**Activity:**
Could you count how many lines of the data include "hormona" and answer with the number only?

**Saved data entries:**
*****
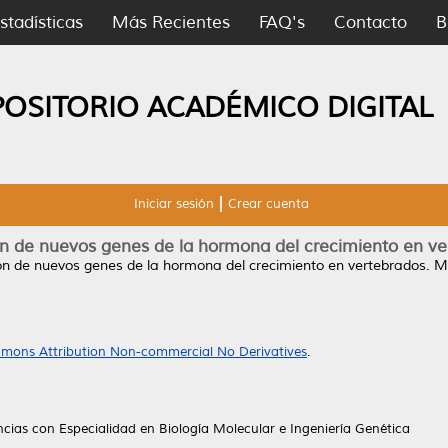
stadísticas
Más Recientes
FAQ's
Contacto
B
POSITORIO ACADÉMICO DIGITAL
Iniciar sesión
Crear cuenta
n de nuevos genes de la hormona del crecimiento en ve
n de nuevos genes de la hormona del crecimiento en vertebrados.
Ma
mons Attribution Non-commercial No Derivatives
.
cias con Especialidad en Biología Molecular e Ingeniería Genética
*****
**Written solution:**
2